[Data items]
[Start of Attachment]
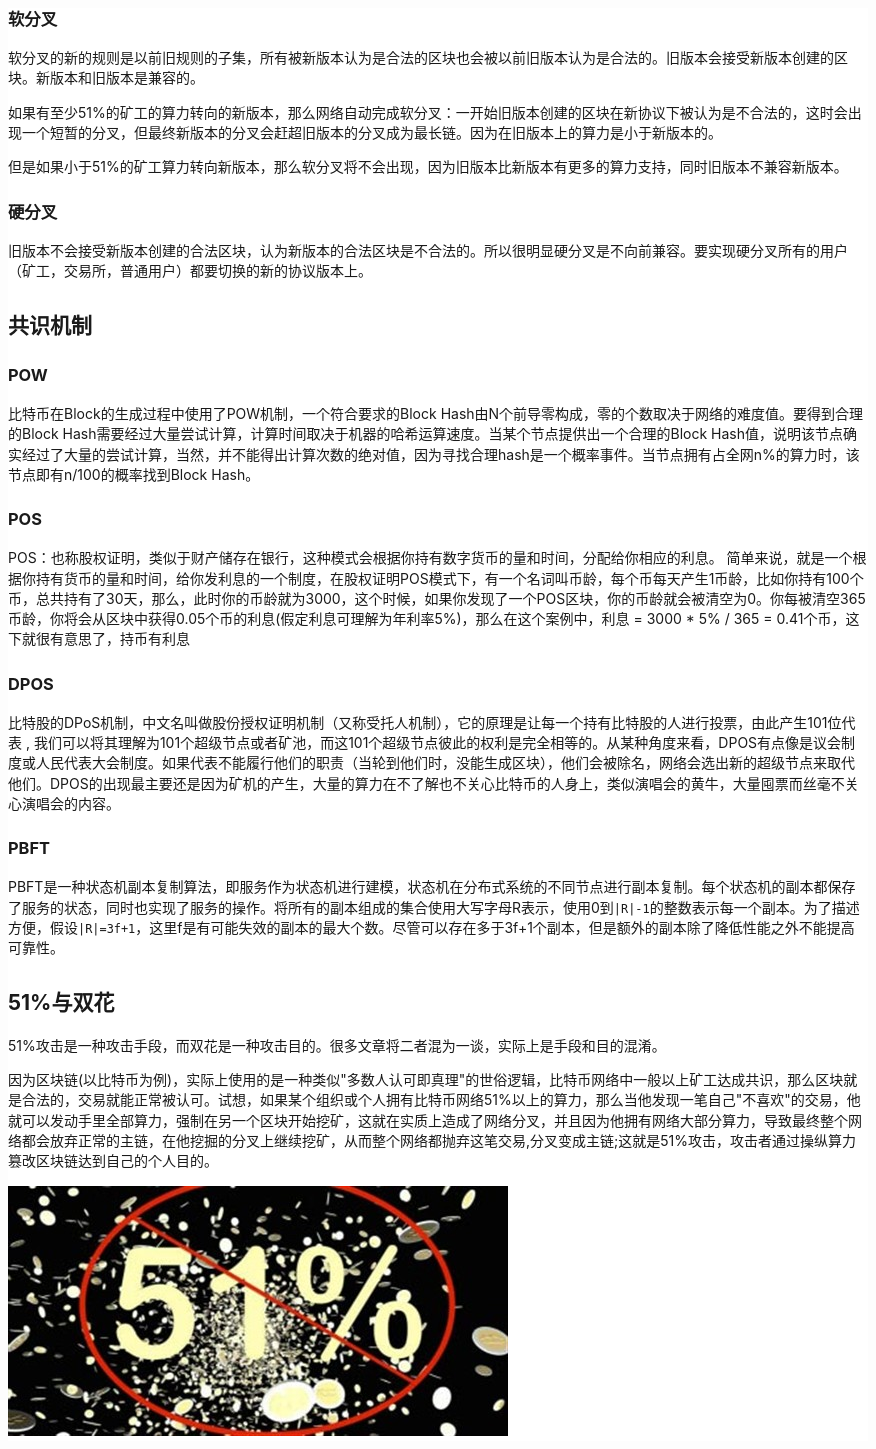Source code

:### 软分叉

软分叉的新的规则是以前旧规则的子集，所有被新版本认为是合法的区块也会被以前旧版本认为是合法的。旧版本会接受新版本创建的区块。新版本和旧版本是兼容的。

如果有至少51%的矿工的算力转向的新版本，那么网络自动完成软分叉：一开始旧版本创建的区块在新协议下被认为是不合法的，这时会出现一个短暂的分叉，但最终新版本的分叉会赶超旧版本的分叉成为最长链。因为在旧版本上的算力是小于新版本的。

但是如果小于51%的矿工算力转向新版本，那么软分叉将不会出现，因为旧版本比新版本有更多的算力支持，同时旧版本不兼容新版本。

### 硬分叉

旧版本不会接受新版本创建的合法区块，认为新版本的合法区块是不合法的。所以很明显硬分叉是不向前兼容。要实现硬分叉所有的用户（矿工，交易所，普通用户）都要切换的新的协议版本上。

## 共识机制

### POW

比特币在Block的生成过程中使用了POW机制，一个符合要求的Block Hash由N个前导零构成，零的个数取决于网络的难度值。要得到合理的Block Hash需要经过大量尝试计算，计算时间取决于机器的哈希运算速度。当某个节点提供出一个合理的Block Hash值，说明该节点确实经过了大量的尝试计算，当然，并不能得出计算次数的绝对值，因为寻找合理hash是一个概率事件。当节点拥有占全网n%的算力时，该节点即有n/100的概率找到Block Hash。


### POS

POS：也称股权证明，类似于财产储存在银行，这种模式会根据你持有数字货币的量和时间，分配给你相应的利息。 
简单来说，就是一个根据你持有货币的量和时间，给你发利息的一个制度，在股权证明POS模式下，有一个名词叫币龄，每个币每天产生1币龄，比如你持有100个币，总共持有了30天，那么，此时你的币龄就为3000，这个时候，如果你发现了一个POS区块，你的币龄就会被清空为0。你每被清空365币龄，你将会从区块中获得0.05个币的利息(假定利息可理解为年利率5%)，那么在这个案例中，利息 = 3000 * 5% / 365 = 0.41个币，这下就很有意思了，持币有利息

### DPOS

比特股的DPoS机制，中文名叫做股份授权证明机制（又称受托人机制），它的原理是让每一个持有比特股的人进行投票，由此产生101位代表 , 我们可以将其理解为101个超级节点或者矿池，而这101个超级节点彼此的权利是完全相等的。从某种角度来看，DPOS有点像是议会制度或人民代表大会制度。如果代表不能履行他们的职责（当轮到他们时，没能生成区块），他们会被除名，网络会选出新的超级节点来取代他们。DPOS的出现最主要还是因为矿机的产生，大量的算力在不了解也不关心比特币的人身上，类似演唱会的黄牛，大量囤票而丝毫不关心演唱会的内容。

### PBFT


PBFT是一种状态机副本复制算法，即服务作为状态机进行建模，状态机在分布式系统的不同节点进行副本复制。每个状态机的副本都保存了服务的状态，同时也实现了服务的操作。将所有的副本组成的集合使用大写字母R表示，使用0到`|R|-1`的整数表示每一个副本。为了描述方便，假设`|R|=3f+1`，这里f是有可能失效的副本的最大个数。尽管可以存在多于3f+1个副本，但是额外的副本除了降低性能之外不能提高可靠性。


## 51%与双花

51%攻击是一种攻击手段，而双花是一种攻击目的。很多文章将二者混为一谈，实际上是手段和目的混淆。

因为区块链(以比特币为例)，实际上使用的是一种类似"多数人认可即真理"的世俗逻辑，比特币网络中一般以上矿工达成共识，那么区块就是合法的，交易就能正常被认可。试想，如果某个组织或个人拥有比特币网络51%以上的算力，那么当他发现一笔自己"不喜欢"的交易，他就可以发动手里全部算力，强制在另一个区块开始挖矿，这就在实质上造成了网络分叉，并且因为他拥有网络大部分算力，导致最终整个网络都会放弃正常的主链，在他挖掘的分叉上继续挖矿，从而整个网络都抛弃这笔交易,分叉变成主链;这就是51%攻击，攻击者通过操纵算力篡改区块链达到自己的个人目的。

![blockchain](https://raw.githubusercontent.com/qjpcpu/qjpcpu.github.com/master/images/btc-51.jpg)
[End of Attachment]
**JOB**
Rewrite the listing above so that every "比特股" becomes "BitShares", keeping everything else identical. Leave the pictures out of your answer.

**SOLUTION TO THIS EXERCISE**
Source code

:### 软分叉

软分叉的新的规则是以前旧规则的子集，所有被新版本认为是合法的区块也会被以前旧版本认为是合法的。旧版本会接受新版本创建的区块。新版本和旧版本是兼容的。

如果有至少51%的矿工的算力转向的新版本，那么网络自动完成软分叉：一开始旧版本创建的区块在新协议下被认为是不合法的，这时会出现一个短暂的分叉，但最终新版本的分叉会赶超旧版本的分叉成为最长链。因为在旧版本上的算力是小于新版本的。

但是如果小于51%的矿工算力转向新版本，那么软分叉将不会出现，因为旧版本比新版本有更多的算力支持，同时旧版本不兼容新版本。

### 硬分叉

旧版本不会接受新版本创建的合法区块，认为新版本的合法区块是不合法的。所以很明显硬分叉是不向前兼容。要实现硬分叉所有的用户（矿工，交易所，普通用户）都要切换的新的协议版本上。

## 共识机制

### POW

比特币在Block的生成过程中使用了POW机制，一个符合要求的Block Hash由N个前导零构成，零的个数取决于网络的难度值。要得到合理的Block Hash需要经过大量尝试计算，计算时间取决于机器的哈希运算速度。当某个节点提供出一个合理的Block Hash值，说明该节点确实经过了大量的尝试计算，当然，并不能得出计算次数的绝对值，因为寻找合理hash是一个概率事件。当节点拥有占全网n%的算力时，该节点即有n/100的概率找到Block Hash。


### POS

POS：也称股权证明，类似于财产储存在银行，这种模式会根据你持有数字货币的量和时间，分配给你相应的利息。 
简单来说，就是一个根据你持有货币的量和时间，给你发利息的一个制度，在股权证明POS模式下，有一个名词叫币龄，每个币每天产生1币龄，比如你持有100个币，总共持有了30天，那么，此时你的币龄就为3000，这个时候，如果你发现了一个POS区块，你的币龄就会被清空为0。你每被清空365币龄，你将会从区块中获得0.05个币的利息(假定利息可理解为年利率5%)，那么在这个案例中，利息 = 3000 * 5% / 365 = 0.41个币，这下就很有意思了，持币有利息

### DPOS

BitShares的DPoS机制，中文名叫做股份授权证明机制（又称受托人机制），它的原理是让每一个持有BitShares的人进行投票，由此产生101位代表 , 我们可以将其理解为101个超级节点或者矿池，而这101个超级节点彼此的权利是完全相等的。从某种角度来看，DPOS有点像是议会制度或人民代表大会制度。如果代表不能履行他们的职责（当轮到他们时，没能生成区块），他们会被除名，网络会选出新的超级节点来取代他们。DPOS的出现最主要还是因为矿机的产生，大量的算力在不了解也不关心比特币的人身上，类似演唱会的黄牛，大量囤票而丝毫不关心演唱会的内容。

### PBFT


PBFT是一种状态机副本复制算法，即服务作为状态机进行建模，状态机在分布式系统的不同节点进行副本复制。每个状态机的副本都保存了服务的状态，同时也实现了服务的操作。将所有的副本组成的集合使用大写字母R表示，使用0到`|R|-1`的整数表示每一个副本。为了描述方便，假设`|R|=3f+1`，这里f是有可能失效的副本的最大个数。尽管可以存在多于3f+1个副本，但是额外的副本除了降低性能之外不能提高可靠性。


## 51%与双花

51%攻击是一种攻击手段，而双花是一种攻击目的。很多文章将二者混为一谈，实际上是手段和目的混淆。

因为区块链(以比特币为例)，实际上使用的是一种类似"多数人认可即真理"的世俗逻辑，比特币网络中一般以上矿工达成共识，那么区块就是合法的，交易就能正常被认可。试想，如果某个组织或个人拥有比特币网络51%以上的算力，那么当他发现一笔自己"不喜欢"的交易，他就可以发动手里全部算力，强制在另一个区块开始挖矿，这就在实质上造成了网络分叉，并且因为他拥有网络大部分算力，导致最终整个网络都会放弃正常的主链，在他挖掘的分叉上继续挖矿，从而整个网络都抛弃这笔交易,分叉变成主链;这就是51%攻击，攻击者通过操纵算力篡改区块链达到自己的个人目的。

![blockchain](https://raw.githubusercontent.com/qjpcpu/qjpcpu.github.com/master/images/btc-51.jpg)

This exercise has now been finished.